TEKS YANG DIBERIKAN:
━━━━━━━━━━

Hal ini menunjukkan bahwa persoalan penyerahan hak dan tanggung jawab dalam pengelolaan hutan berbasis masyarakat dalam tiga kasus yang diteliti bisa dianalisis dari berbagai dimensi; akses dan control terhadap sumber daya (bisa melalui pengetahuan, kekuasaan dll), hak, kewenangan, kontestasi actor, relasi kekuasaan pusat daerah, user, individu dan kelompok tertentu.

Tulisan ini masuk dalam ranah kajian political ekologi. Secara sederhana bisa dilihat dari;

1.      Pilihan judul yang diambil yaitu kontestasi penyerahan hak dan tanggungjawab: politik ekologi pengelolaan hutan berbasis masyarakat.
2.      Kerangka analisis yang digunakan kental dengan konsep ekologi politik seperti; legal right, property relation, actual power, democratic governance, forest policy processes, transfer of wealth and power, sustainability issues.
3.      Ranah/objek kajian adalah menyangkut aspek fisik lingkungan dalam hal ini hutan dan pengelolaannya (terdapat kontestasi dalam devolusi)

Secara spesifik hal-hal yang terkandung dalam tulisan yang bisa menunjukkan bahwa tulisan ini masuk ranah political ekologi (merujuk pada pendekatan ekologi menurut Forsyth: 2003) antara lain terlihat pada:

a.       Adanya interaksi antara Negara, actor non Negara dan lingkungan fisik:
Seperti  ditunjukkan pada kasus Krui dimana perubahan regim dari orde baru yang memiliki kebijakan kehutanan dimana hutan adalah milik Negara diganti secara fundamental. Di sana ada interaksi antara negara (regim) ada masyarakat local dan lingkungan fisik yakni hutan Damar
b.      Terdapatnya gerakan ekologi atau gerakan hijau
Seperti ditunjukkan pada kasus Taman Nasional Lore Lindu dimana ada uapaya konservasi berbasis pengetahuan local, tradisi, kebiasaan, nilai-nilai dan institusi local desa Toro di Sulawesi Tengah.
c.       Adanya interaksi proses biofisik, kebutuhan manusia dan sistem politik yang lebih luas.

━━━━━━━━━━

LATIHAN TERTULIS 1:
Dapatkah Anda menyalin persis bagian teks tentang pengelolaan hutan berbasis masyarakat, mulai dari "Tulisan ini masuk dalam" dan berakhir pada "power, sustainability issues."?

━━━━━━━━━━

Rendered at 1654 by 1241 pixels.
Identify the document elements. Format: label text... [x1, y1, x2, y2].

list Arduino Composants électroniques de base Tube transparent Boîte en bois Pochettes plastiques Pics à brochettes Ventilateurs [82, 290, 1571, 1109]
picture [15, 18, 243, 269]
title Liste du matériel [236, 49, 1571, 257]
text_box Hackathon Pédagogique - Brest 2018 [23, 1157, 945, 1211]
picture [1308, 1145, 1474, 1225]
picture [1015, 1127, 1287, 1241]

━━━━━━━━━━

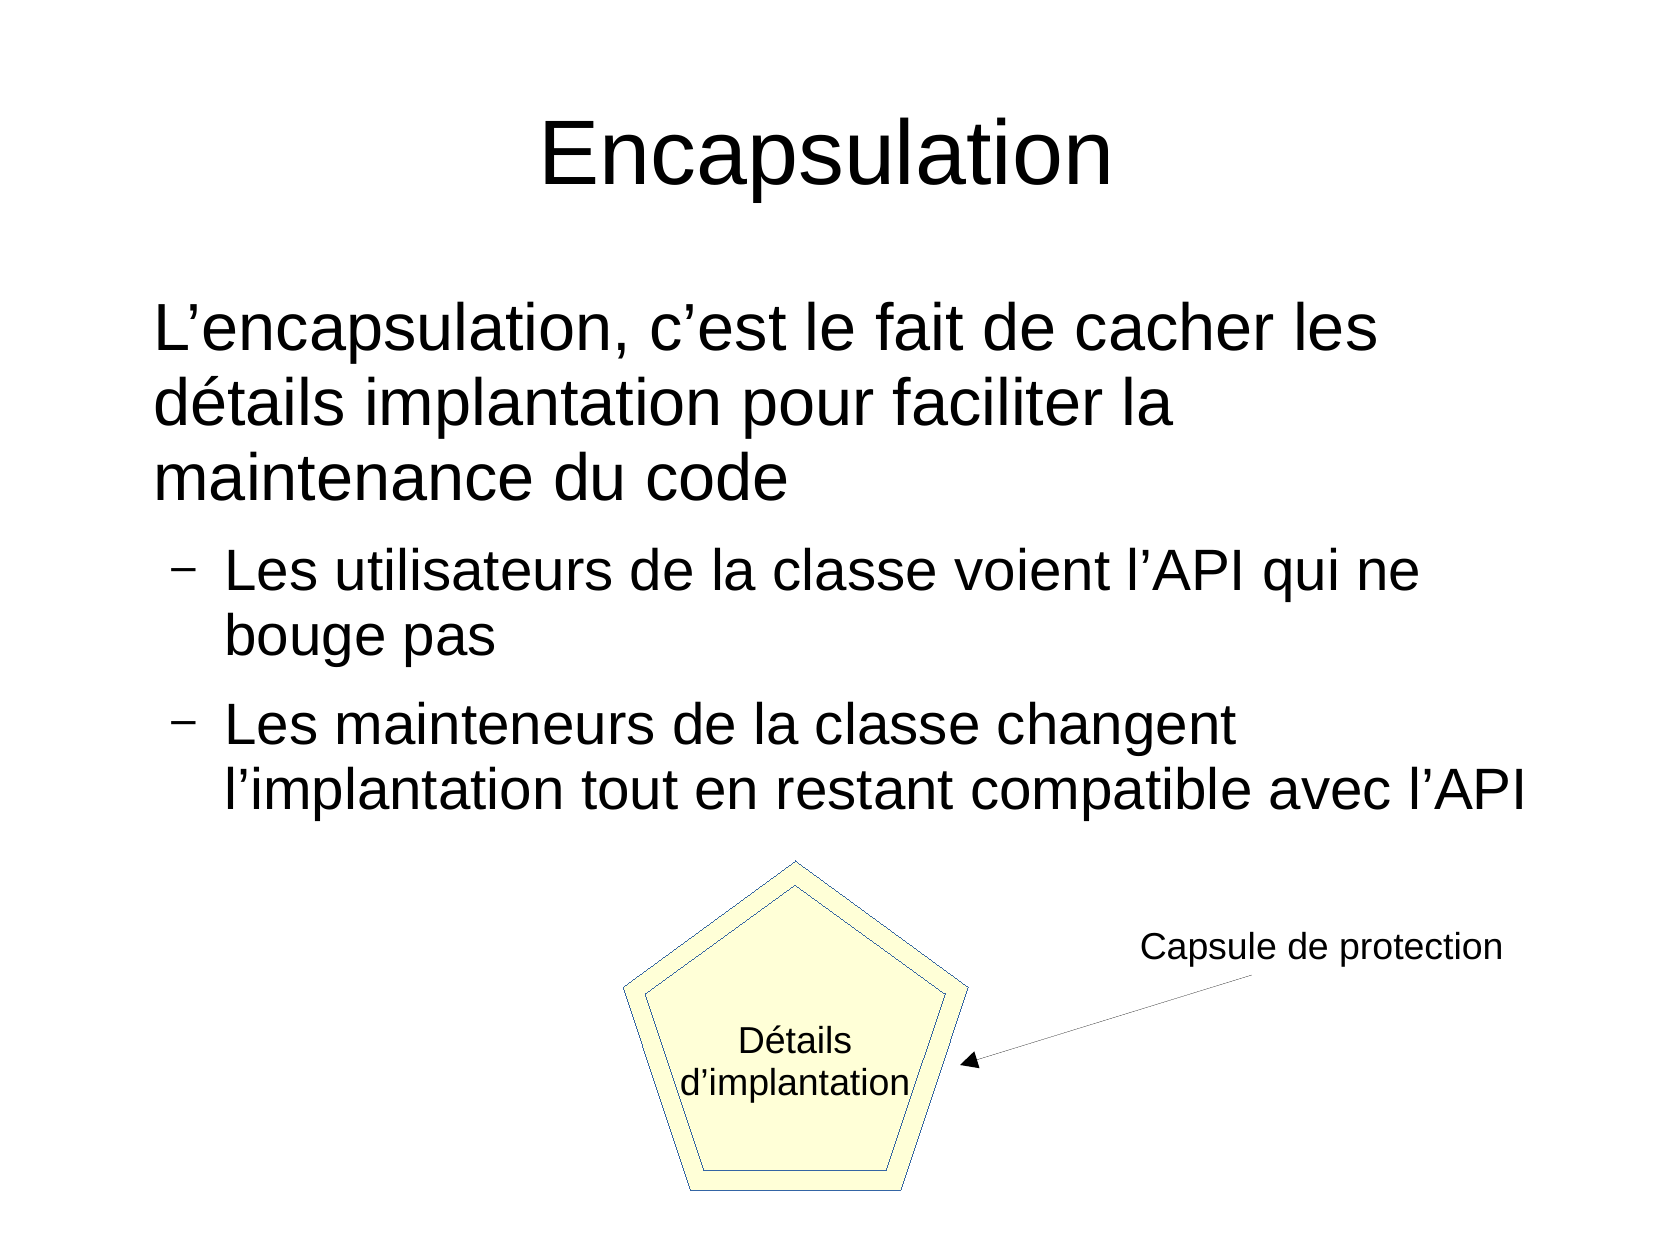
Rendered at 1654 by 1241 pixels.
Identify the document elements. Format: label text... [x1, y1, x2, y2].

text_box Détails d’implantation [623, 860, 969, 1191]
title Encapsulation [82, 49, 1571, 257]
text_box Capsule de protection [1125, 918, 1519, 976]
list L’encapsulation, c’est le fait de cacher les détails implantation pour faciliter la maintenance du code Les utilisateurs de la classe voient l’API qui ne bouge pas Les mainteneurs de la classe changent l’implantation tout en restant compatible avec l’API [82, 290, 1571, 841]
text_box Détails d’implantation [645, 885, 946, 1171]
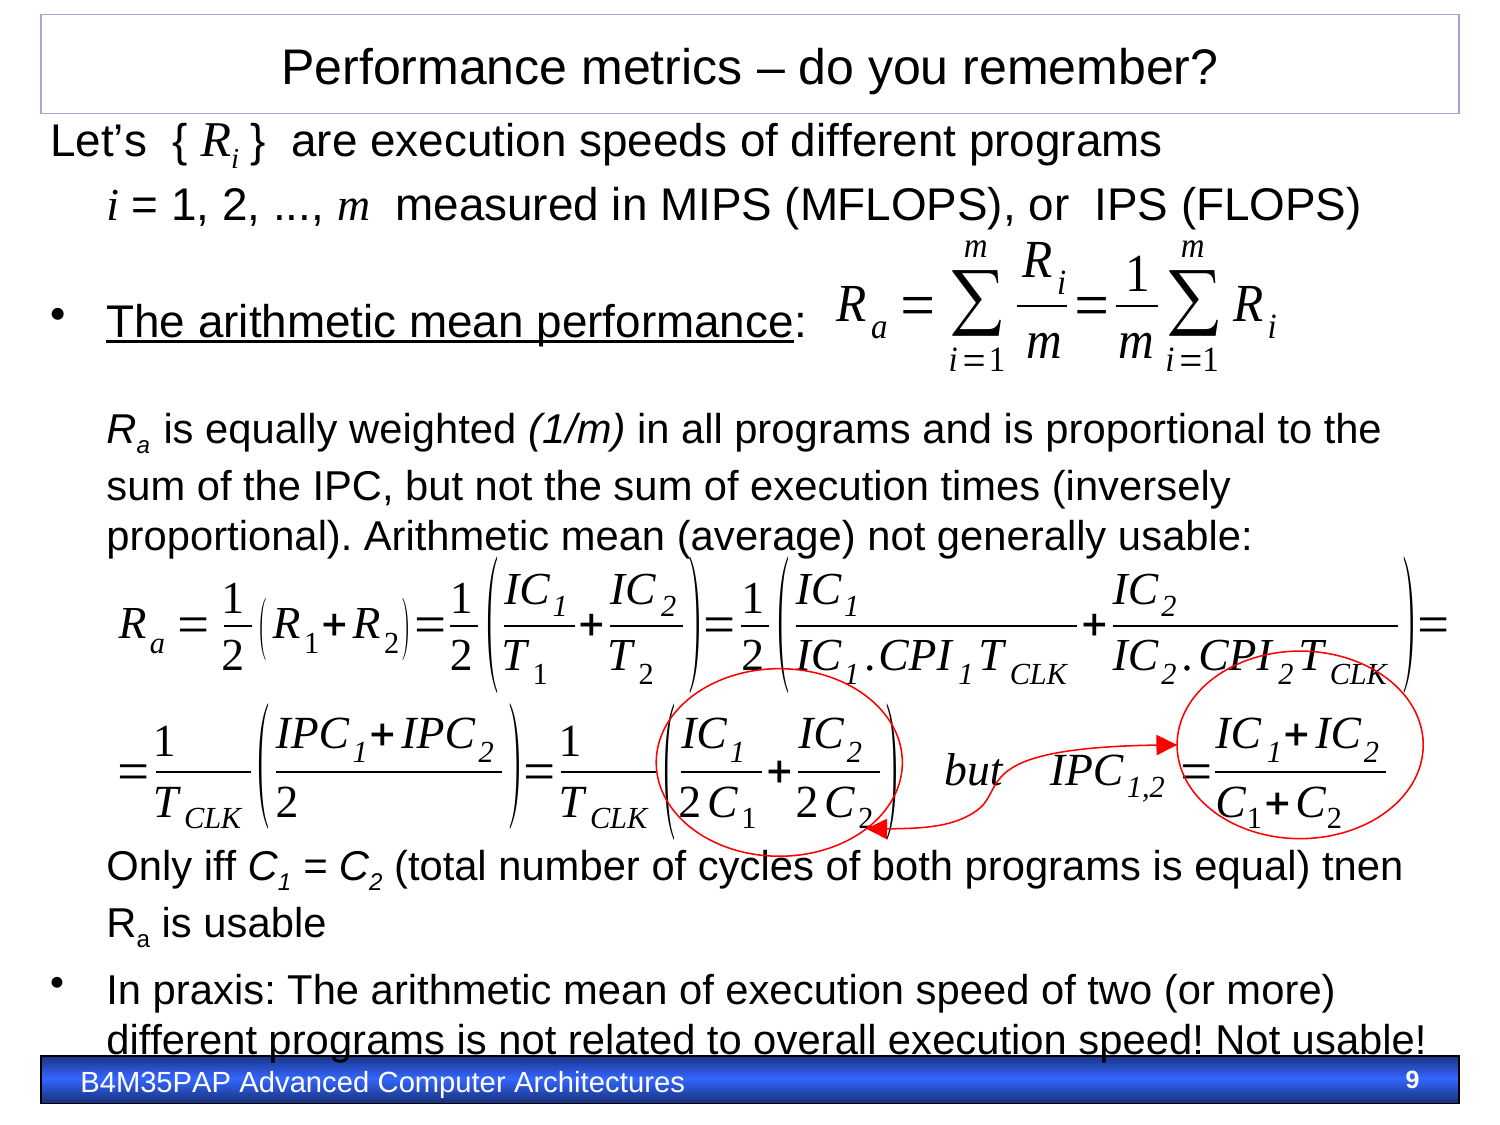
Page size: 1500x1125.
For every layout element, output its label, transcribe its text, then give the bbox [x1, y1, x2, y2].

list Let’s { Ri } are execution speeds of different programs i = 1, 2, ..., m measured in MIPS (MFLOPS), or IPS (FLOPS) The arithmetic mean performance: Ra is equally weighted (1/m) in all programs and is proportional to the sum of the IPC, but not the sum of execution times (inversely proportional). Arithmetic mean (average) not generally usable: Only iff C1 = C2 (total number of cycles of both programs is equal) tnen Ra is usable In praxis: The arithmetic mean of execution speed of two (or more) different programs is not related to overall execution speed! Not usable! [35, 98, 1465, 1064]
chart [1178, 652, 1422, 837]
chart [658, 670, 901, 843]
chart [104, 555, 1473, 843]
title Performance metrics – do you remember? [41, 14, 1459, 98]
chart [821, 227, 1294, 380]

━━━━━━━━━━

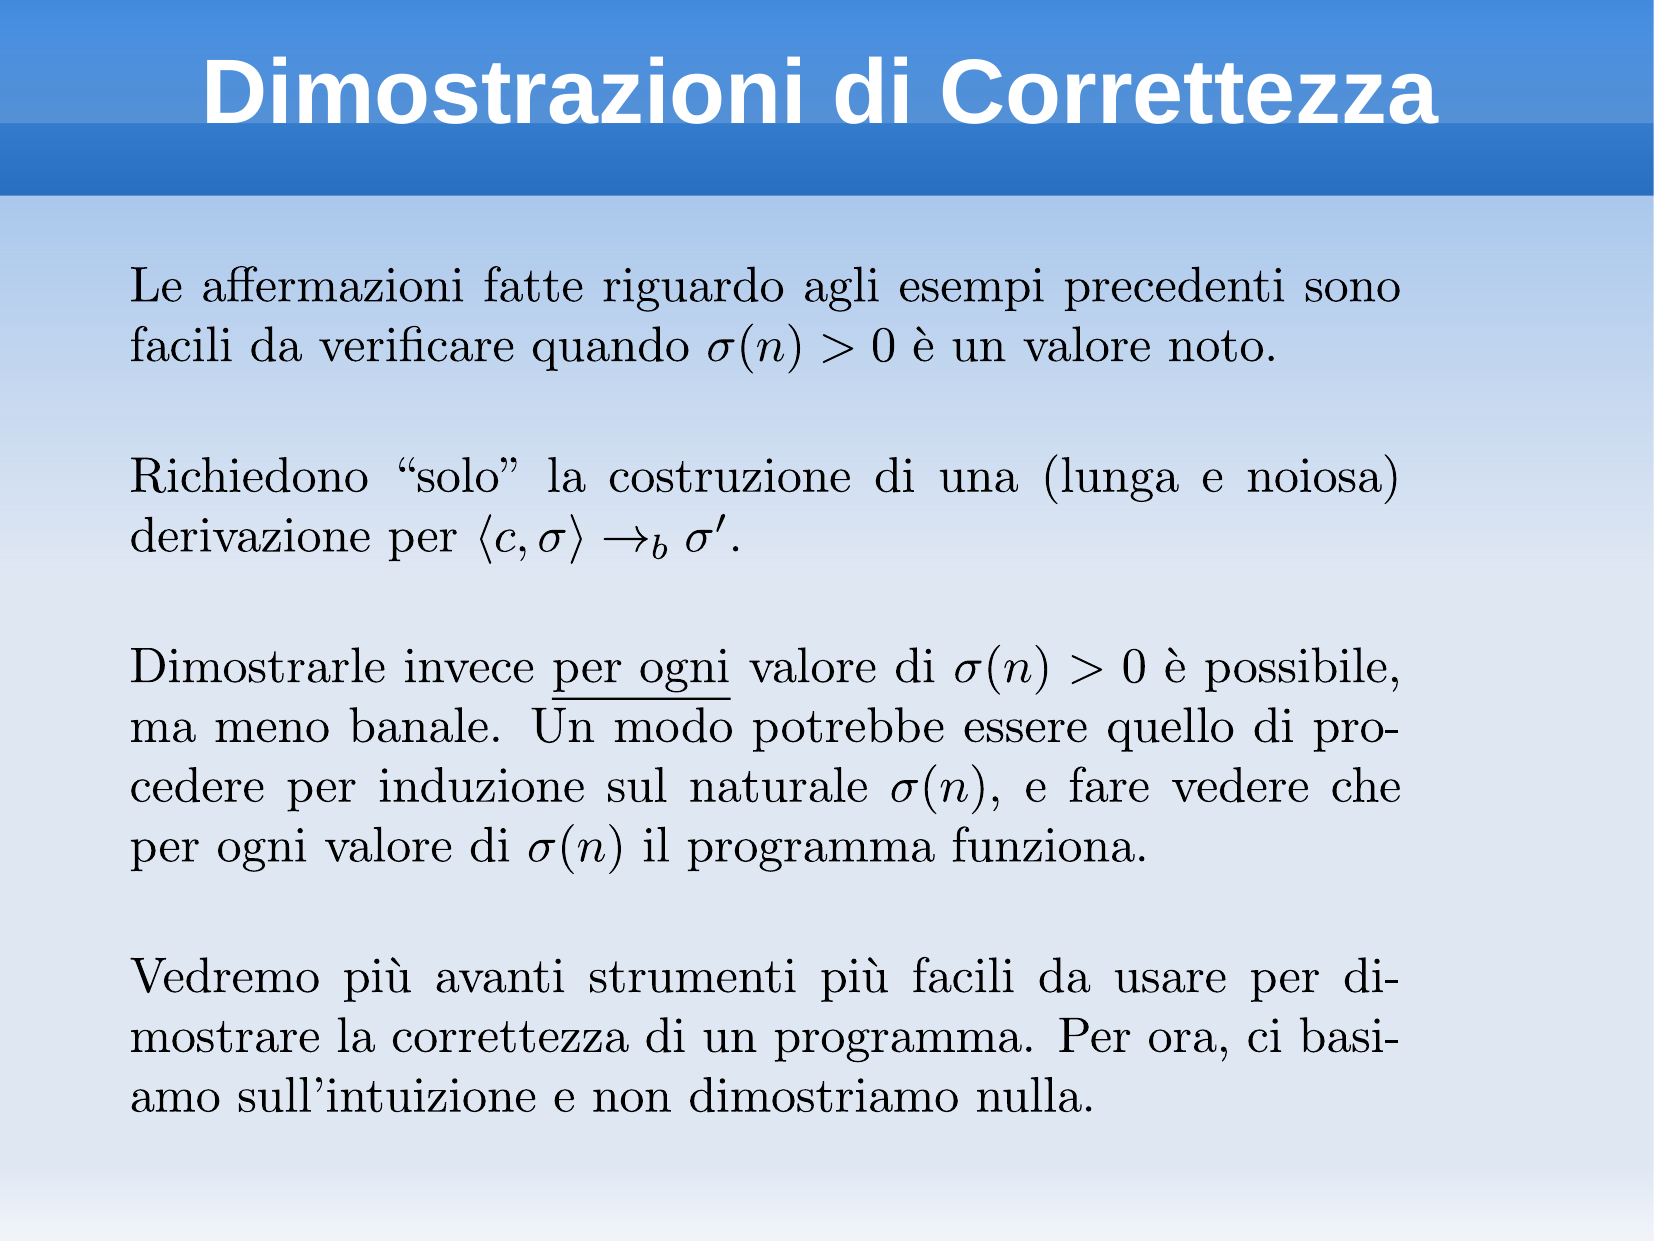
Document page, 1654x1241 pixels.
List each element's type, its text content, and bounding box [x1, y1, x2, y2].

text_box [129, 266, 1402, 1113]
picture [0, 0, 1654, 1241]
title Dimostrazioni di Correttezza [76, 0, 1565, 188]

━━━━━━━━━━

LATIHAN TERTULIS 2:
Bisakah Anda menyunting baris-baris catatan, mulai dari baris yang memuat "Page size: 1500x1125." dan berakhir pada baris yang memuat "For every layout" (kedua baris itu termasuk), dengan mengganti "label" menjadi "category" tanpa mengubah hal lain, lalu menuliskan hanya baris-baris tersebut?

JAWABAN BENAR 1:
Tulisan ini masuk dalam ranah kajian political ekologi. Secara sederhana bisa dilihat dari;

1.      Pilihan judul yang diambil yaitu kontestasi penyerahan hak dan tanggungjawab: politik ekologi pengelolaan hutan berbasis masyarakat.
2.      Kerangka analisis yang digunakan kental dengan konsep ekologi politik seperti; legal right, property relation, actual power, democratic governance, forest policy processes, transfer of wealth and power, sustainability issues.

JAWABAN BENAR 2:
Page size: 1500x1125.
For every layout element, output its category, transcribe its text, then give the bbox [x1, y1, x2, y2].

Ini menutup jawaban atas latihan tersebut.